Harry Potter and the Goblet of Fire by J. K. Rowling (Harry Potter #4)

This middle volume marks a major shift in the Harry Potter series in a number of ways. It’s much longer than the previous novels, but it’s also significantly darker and more mature. The title wizard and his friends are growing up, which brings both a burgeoning interest in their dating lives and a more nuanced understanding of the principles that they’re fighting for and against. The villains no longer seem just evil and power-hungry; they are instead cruel bigots whose supremacist ideology extends far beyond their group.

Indeed, this book is immediately political in a way that takes my breath away even on the umpteenth reread. In the first chapters, hooded figures march to strike terror by night and a well-meaning ally says dismissively that “now is not the time” to address injustice. Later on, the insulting notion of blood purity from earlier in the series is developed even further as a key belief of the antagonists and a weapon they use to oppress people perceived as different. Against this, the heroes are exhorted to band together, to see diversity as a strength, and to judge a person’s character by “how he treats his inferiors, not his equals.”
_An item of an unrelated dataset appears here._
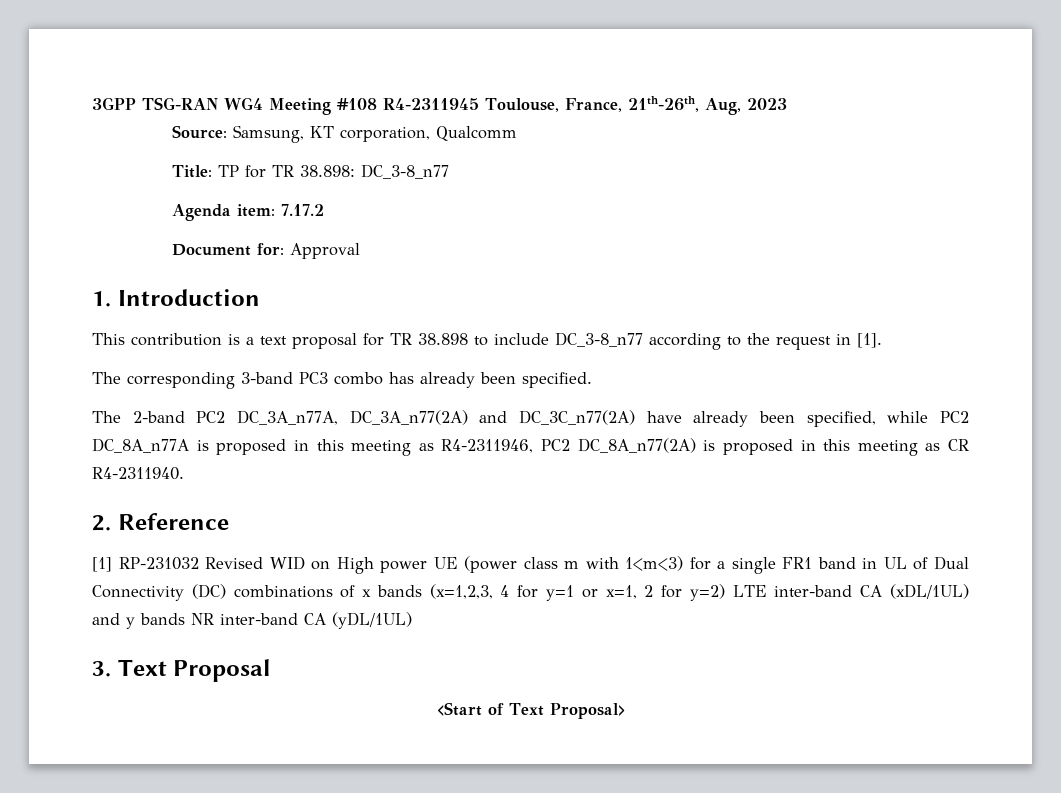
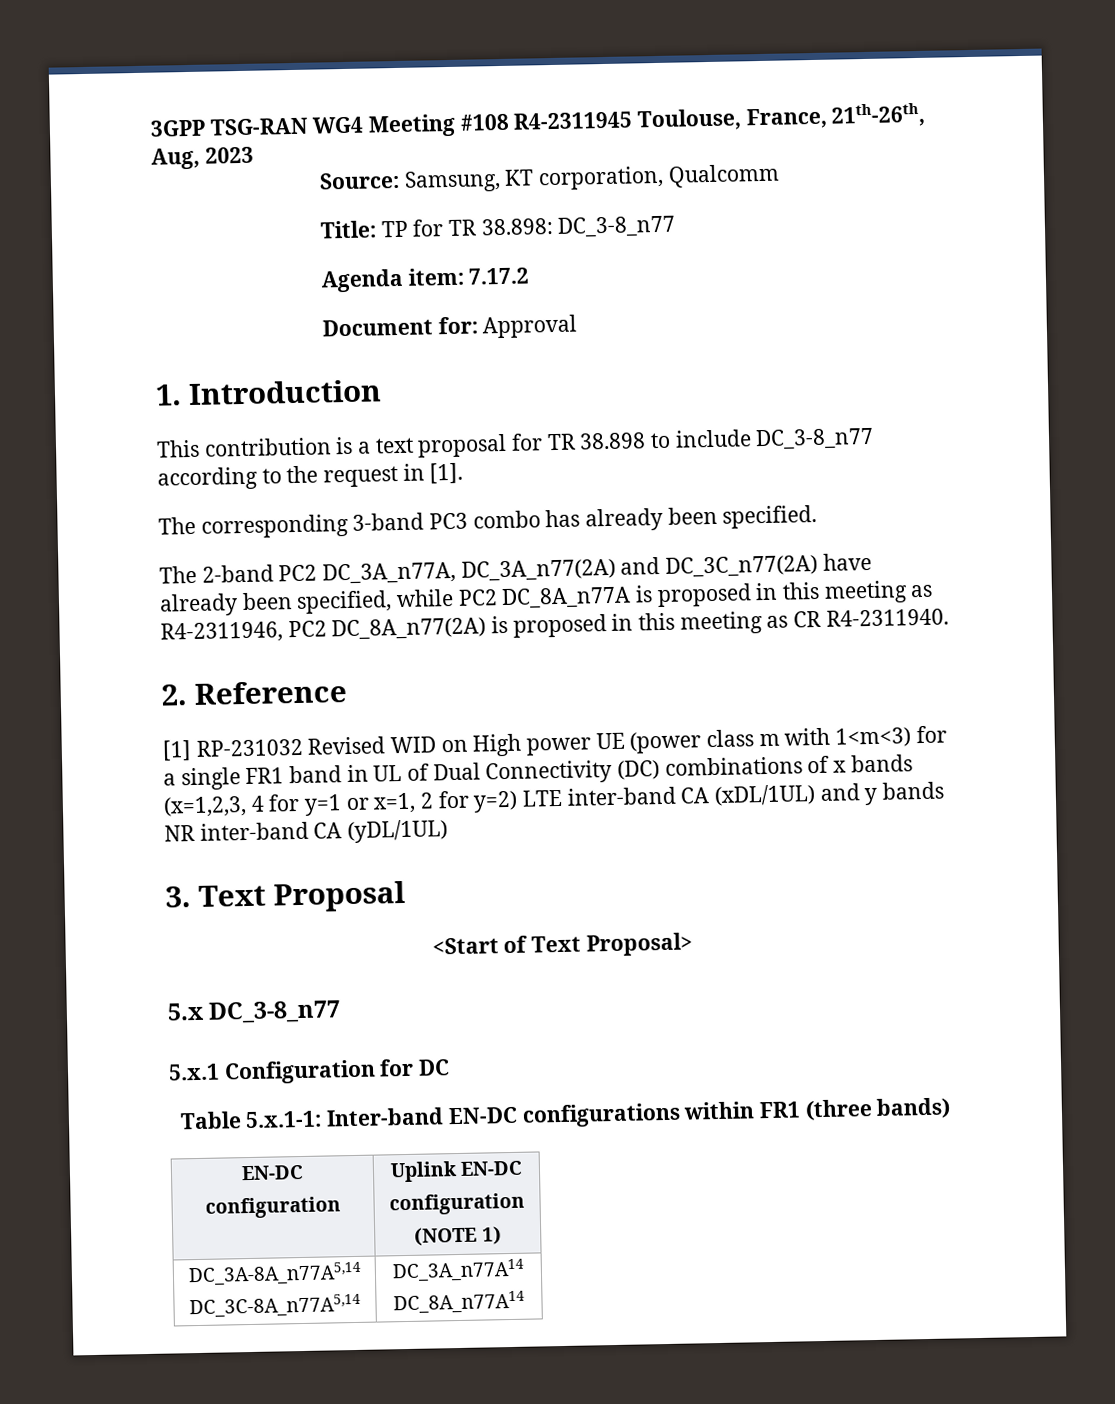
(626, 711) none -> [167,1000,342,1024] [168,1058,451,1085] [179,1097,952,1130] [241,1164,304,1181] [205,1196,341,1219] [389,1160,524,1183] [389,1192,525,1216] [414,1226,502,1246] [187,1261,362,1287] [189,1293,361,1319] [392,1258,525,1283] [393,1290,525,1315] // 5.x DC_3-8_n77 // 5.x.1 Configuration for DC // Table 5.x.1-1: Inter-band EN-DC configurations within FR1 (three bands) // EN-DC // configuration | Uplink EN-DC // configuration // (NOTE 1) // DC_3A-8A_n77A5,14 // DC_3C-8A_n77A5,14 | DC_3A_n77A14 // DC_8A_n77A14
It’s to author J. K. Rowling’s great credit that these important messages never come across as overly moralistic, but are simply further details woven into the tapestry of her story. And it’s a great story too, full of interesting characters and new inventive elements of magic. Ending on a bold game-changer for how the narrative will progress from here on out, this novel is both a clear pivot point for the Harry Potter series and a deeply enjoyable tale in its own right.